→ **Exercise prompt**:
Retype exactly, and only, the lines from the one that contains "ra oferecer. Das" through the final line of the entries.

→ **Exercise data**:
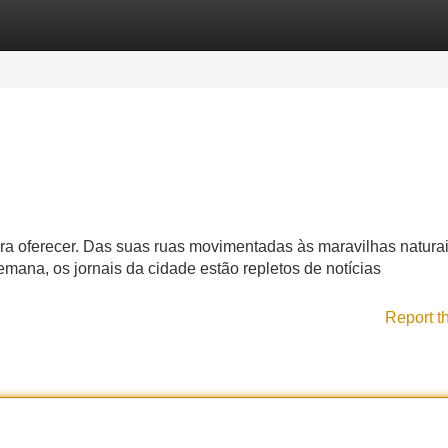
Categories
Register
Login
ra oferecer. Das suas ruas movimentadas às maravilhas naturai
ana, os jornais da cidade estão repletos de notícias
Report t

→ **The answer**:
ra oferecer. Das suas ruas movimentadas às maravilhas naturai
ana, os jornais da cidade estão repletos de notícias
Report t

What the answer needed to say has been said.